Fernando de Azevedo conheceu Anísio em 1929. Em 1932, redigiu o "Manifesto dos Pioneiros da Educação Nova", no qual casou a sociologia positivista de Durkheim com a filosofia pragmatista de Dewey. A influência durkheimiana, no "Manifesto", vinha pelas mãos do próprio Azevedo. A influência deweyana, pela maneira como este conseguiu conciliar sua perspectiva com a de Anísio, ex-aluno de Dewey. O "Manifesto" representou o início do nosso engajamento na luta pela escola laica, gratuita, obrigatória e acolhedora da co-educação dos sexos, um eco dos ideais da Terceira República francesa, pela qual Durkheim se empenhou como intelectual e professor. De um ponto de vista mais propriamente pedagógico, o "Manifesto" buscou acolher alguns princípios caros à Pedagogia Nova, como a atenção aos métodos de ensino que articulariam trabalho cooperativo com respeito aos interesses individuais. Tratava-se de colocar no Brasil, no âmbito do ensino, algo do modo de vida preconizado pelo liberalismo radical, então defendido por Dewey e hoje reatualizado por Richard Rorty.
A partir da relação entre Anísio e Azevedo, a sociologia positivista francesa e a filosofia pragmatista norte-americana, que se estranhavam no exterior, aqui se amalgamaram de uma maneira rica, criativa e interessante.

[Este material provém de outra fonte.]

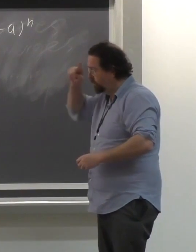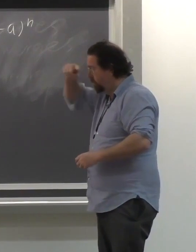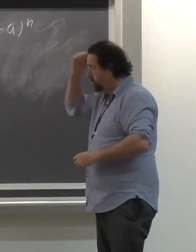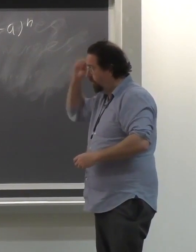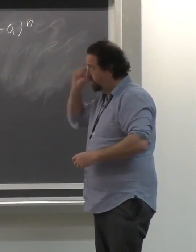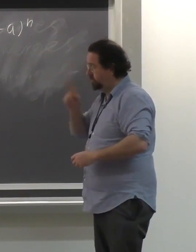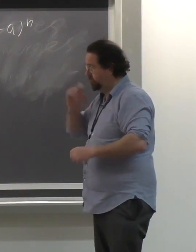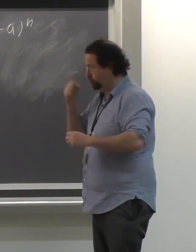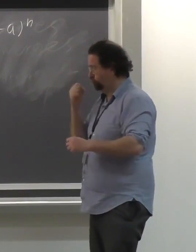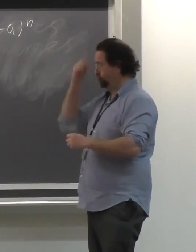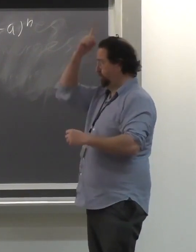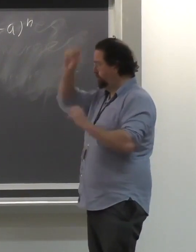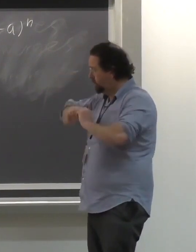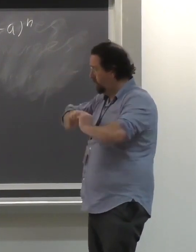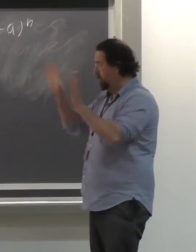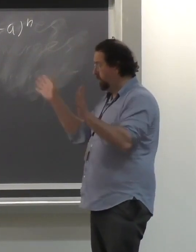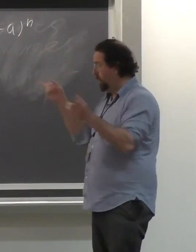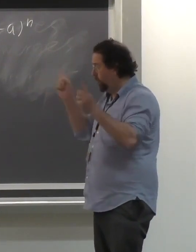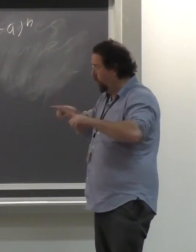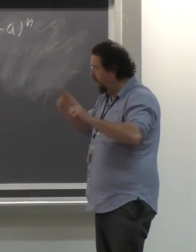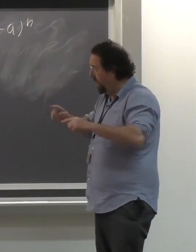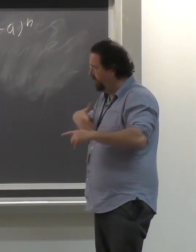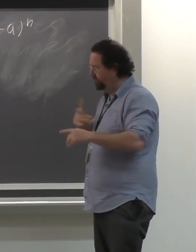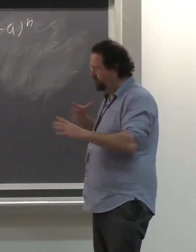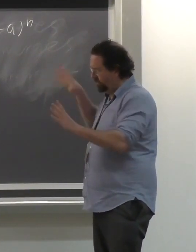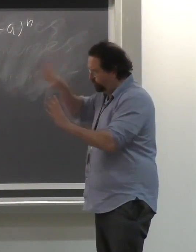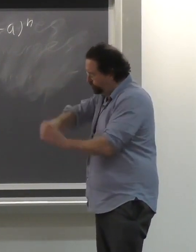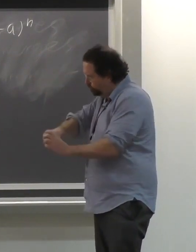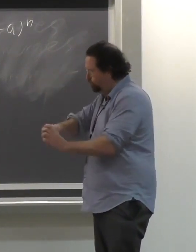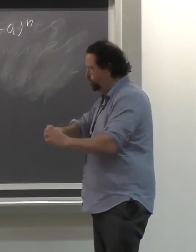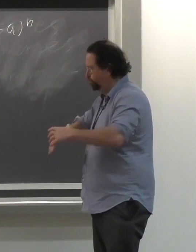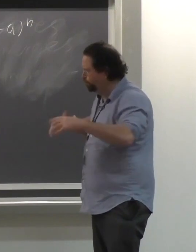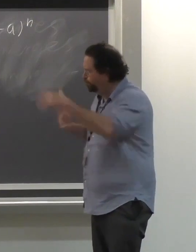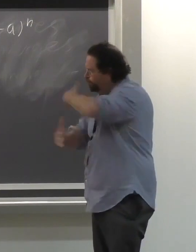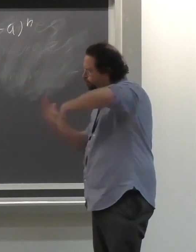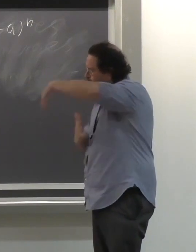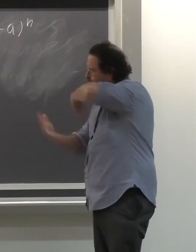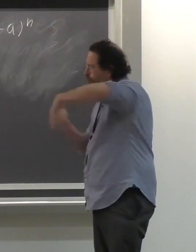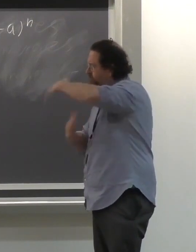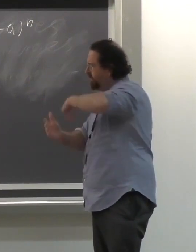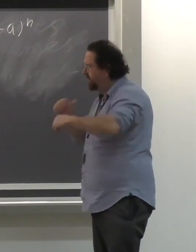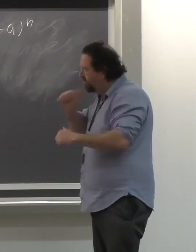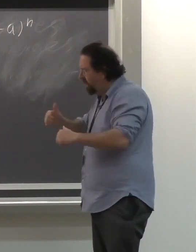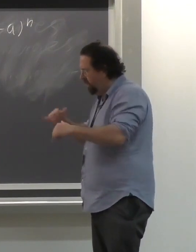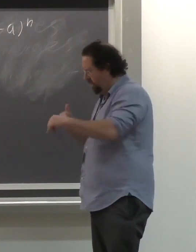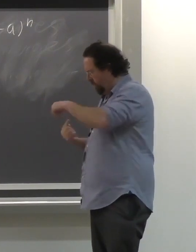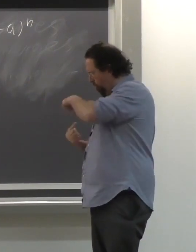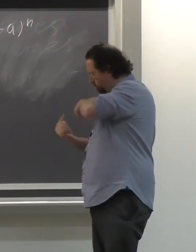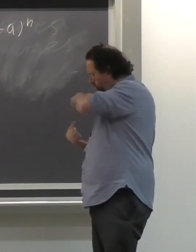Are interpreters welcome so that Black deaf people can feel involved in the movement and interact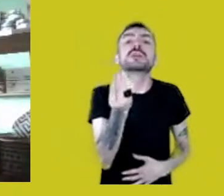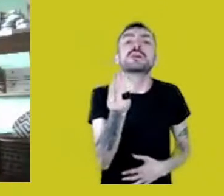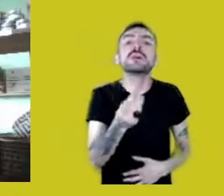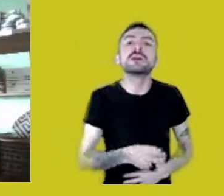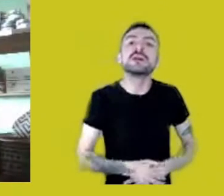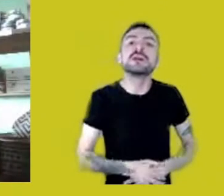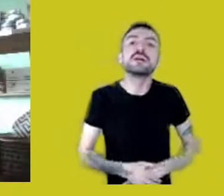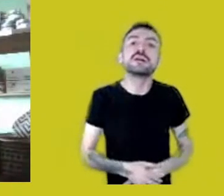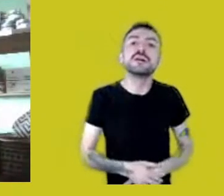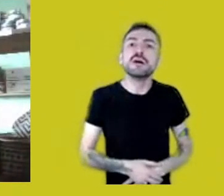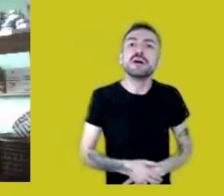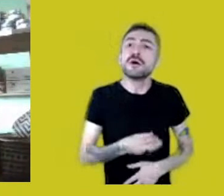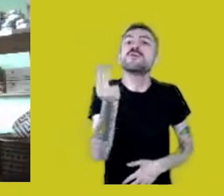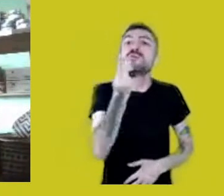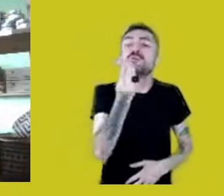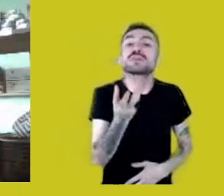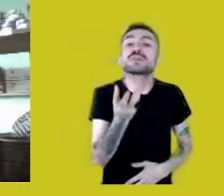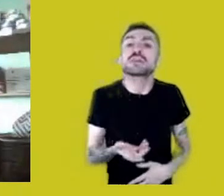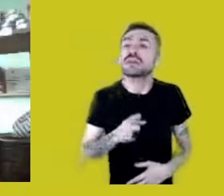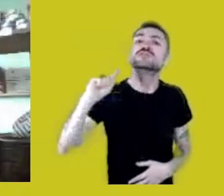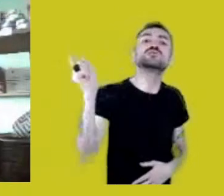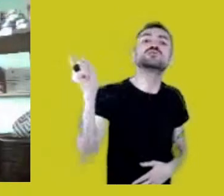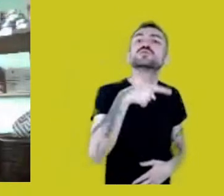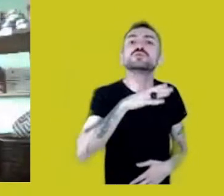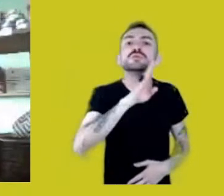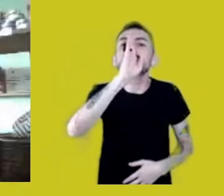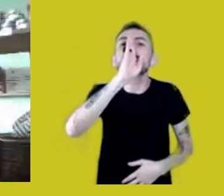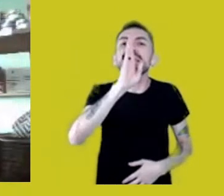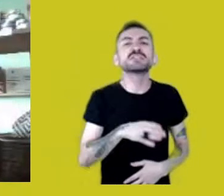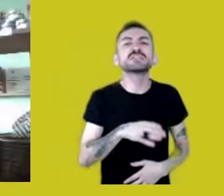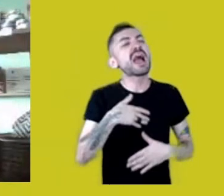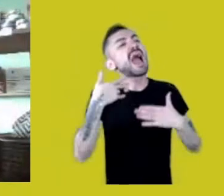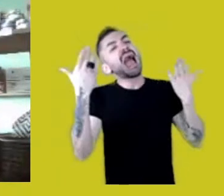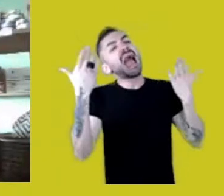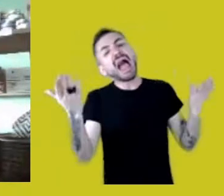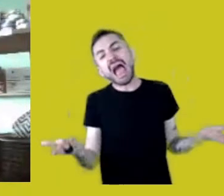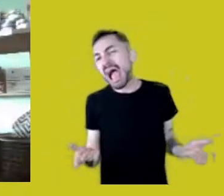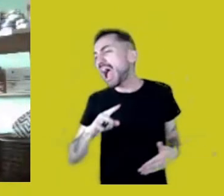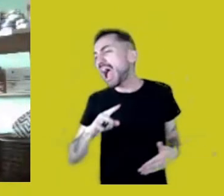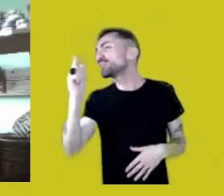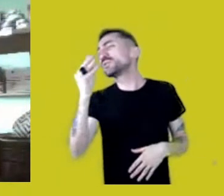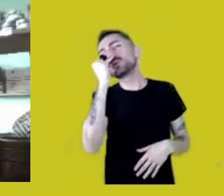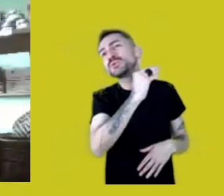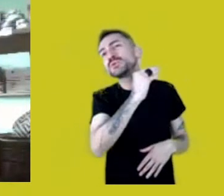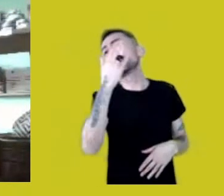Why the silence? Then people go, “They were made invisible, we didn’t know!”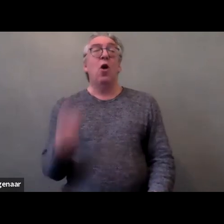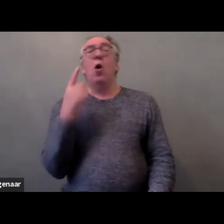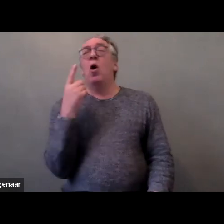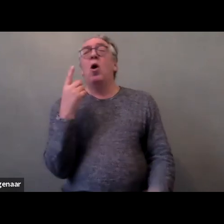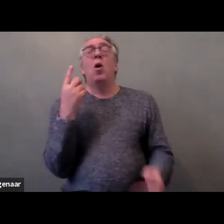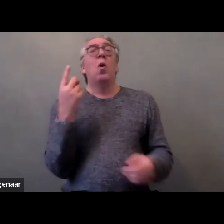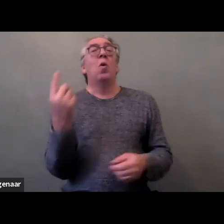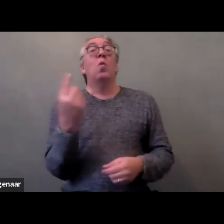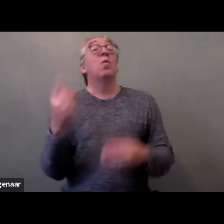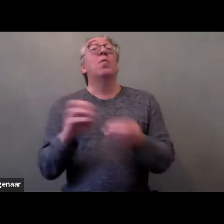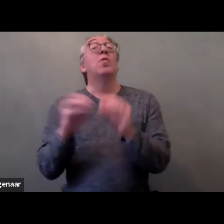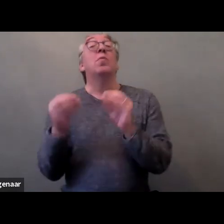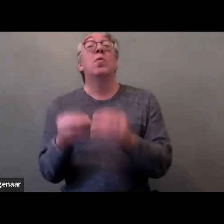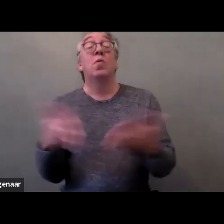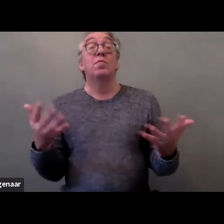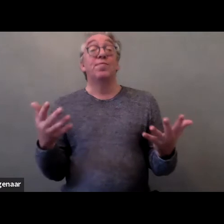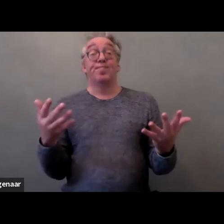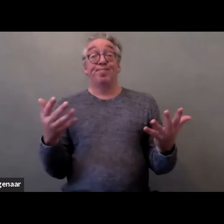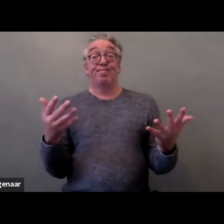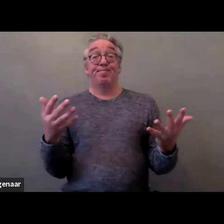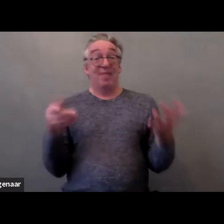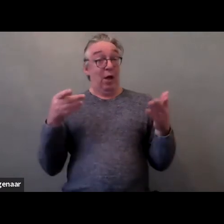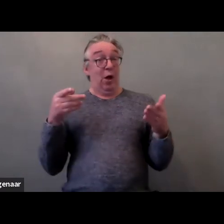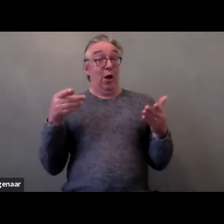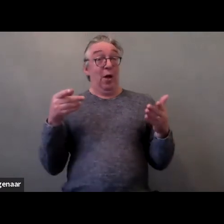a violation of International Convention on Human Rights.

Foi com esse espírito criativo, demonstrado na elaboração do "Manifesto", e também, em parte, com a própria tradição gerada a partir do conteúdo do texto de 1932, que fizemos nascer a "pedagogia de Paulo Freire", no início dos anos 60, esses anos "que não terminaram", como bem lembrou Sônia Marrach (pág. 563). É essa criatividade que parece ser do agrado de vários professores norte-americanos mais comprometidos com a democracia, como atestam os textos de Henry Giroux, MacLaren e outros.
MacLaren, cujas obras estão sendo traduzidas no Brasil, comparece com o artigo "Paulo Freire e o Primeiro Mundo". Rortyanamente, diz: "O trabalho de Freire ajudou-me a reconhecer e denunciar minha própria cumplicidade com a opressão contra a qual eu estava tentando ajudar meus alunos a resistirem".
Invertendo a argumentação da maioria dos textos do livro, coloca um desafio interessante: "Trabalhando predominantemente com brancos, nos últimos sete anos, na Miami University de Ohio, convenci-me que os educadores progressistas têm obrigação de trabalhar com os não-pobres tanto quanto com os pobres. Isso também é um desafio para a pedagogia freireana. Para convencer os estudantes norte-americanos privilegiados de que a opressão existe numa proporção extensa também na nossa sociedade, foi um grande desafio que enfrentei".
Mas, falando assim, MacLaren não quer dizer que estaria pensando no esgotamento da pedagogia freireana diante dos problemas do mundo atual. Ao contrário, acredita que ela está apta a encarar "o desafio pós-moderno de encontrar novas formas para enfrentar nossas próprias fragilidades e finitudes como cidadãos globais", sem que, para isso, tenhamos de parar de "continuar sonhando com a utopia" (págs. 587-9).
Ora, ao mostrar como a pedagogia de Paulo Freire está sendo lida e problematizada nos Estados Unidos, MacLaren nos leva a pensar numa nova carta lobatiana. Uma carta que falasse não somente do legado cultural dos Estados Unidos e da Europa, que absorvemos e que deveríamos absorver, mas também do que fizemos com esse legado e de que maneira o Primeiro Mundo está se utilizando dele para reconhecer suas próprias falhas internas. Essa nova carta talvez pudesse terminar assim: "Estou lendo um livro a galope, lendo um livro que vai levando uma grande coisa para a América: o Anísio lapidado pelo Brasil".

Nota:
1. In Fernando de Azevedo, "Figuras do Meu Convívio" (Melhoramentos).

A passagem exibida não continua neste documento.